While payers are particularly interested in value assessments for widely used therapies to treat chronic conditions such as diabetes and high cholesterol, there’s also growing interest in similar calculations for costly treatments for cancer and rare diseases. ICER is holding an orphan drug assessment summit May 31, which will consider methods for evaluating the effectiveness, development costs and value of Biogen’s spinal muscular atrophy treatment Spinraza and policies affecting the Duchenne muscular dystrophy drug Exondys 51.

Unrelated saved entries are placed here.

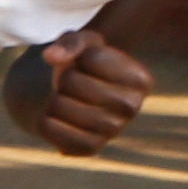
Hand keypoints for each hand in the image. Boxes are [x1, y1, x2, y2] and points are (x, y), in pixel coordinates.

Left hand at [4, 30, 152, 156]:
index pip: (92, 58)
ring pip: (61, 107)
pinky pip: (54, 131)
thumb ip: (71, 41)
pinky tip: (54, 115)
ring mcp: (112, 130)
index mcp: (140, 79)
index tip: (86, 62)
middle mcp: (131, 107)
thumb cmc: (83, 63)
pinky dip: (47, 120)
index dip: (78, 55)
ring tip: (62, 96)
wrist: (69, 95)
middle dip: (63, 77)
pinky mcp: (89, 147)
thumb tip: (51, 57)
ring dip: (52, 98)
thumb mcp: (82, 42)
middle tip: (68, 81)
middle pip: (76, 84)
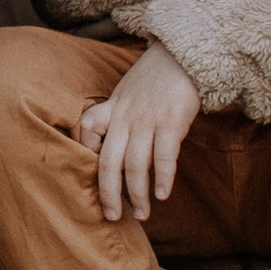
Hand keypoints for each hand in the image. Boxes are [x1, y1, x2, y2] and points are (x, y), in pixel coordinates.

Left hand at [77, 42, 200, 222]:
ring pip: (136, 164)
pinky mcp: (173, 121)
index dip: (86, 155)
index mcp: (113, 106)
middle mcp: (126, 115)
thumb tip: (115, 144)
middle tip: (112, 216)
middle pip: (109, 160)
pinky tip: (162, 195)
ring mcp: (148, 119)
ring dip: (138, 194)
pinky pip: (164, 156)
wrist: (184, 53)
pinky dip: (163, 178)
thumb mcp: (128, 90)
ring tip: (142, 214)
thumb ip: (119, 114)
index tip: (90, 179)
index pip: (88, 130)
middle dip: (108, 193)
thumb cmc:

The bottom line for all stakeholders is whether value analysis supports higher prices for effective new therapies, and justifies reduced rates on those with uncertain benefits. Prescribing has been surprisingly low, for example, for new PCSK9 cholesterol therapies, largely due to high launch prices and limited data on effectiveness. Regeneron and Sanofi worked to avoid a similar fate for their highly touted new eczema treatment, Dupixent, launched at a $37,000 list price following early consultation with payers. The sponsors are expected to seek results-based agreements with payers, with rebates offered to patients who fail to see clear benefits after a certain period of time.
New gene-based therapies able to cure blindness or hemophilia would raise difficult questions about who is responsible for covering a costly, one-time treatment with enormous benefits. European single-payer health systems can better accommodate such situations, but frequent patient shifts in insurance coverage in the US complicate the reimbursement picture. Outcomes-based analysis could demonstrate that spending $1 million
for a miracle cure is cost-effective compared to paying $100,000 a year for ongoing treatment, but such outlays may require government involvement and apply to limited patient populations. Gilead ignited a firestorm two years ago with its $84,000 initial price for the hepatitis C cure Harvoni when it failed to anticipate payer pushback due to the large number of people seeking treatment.
Analysts are studying why some value-based negotiations fail and strategies for building trust and confidence in these arrangements. Public skepticism of value calculations by pharma will dissipate only when visible savings and health improvements emerge.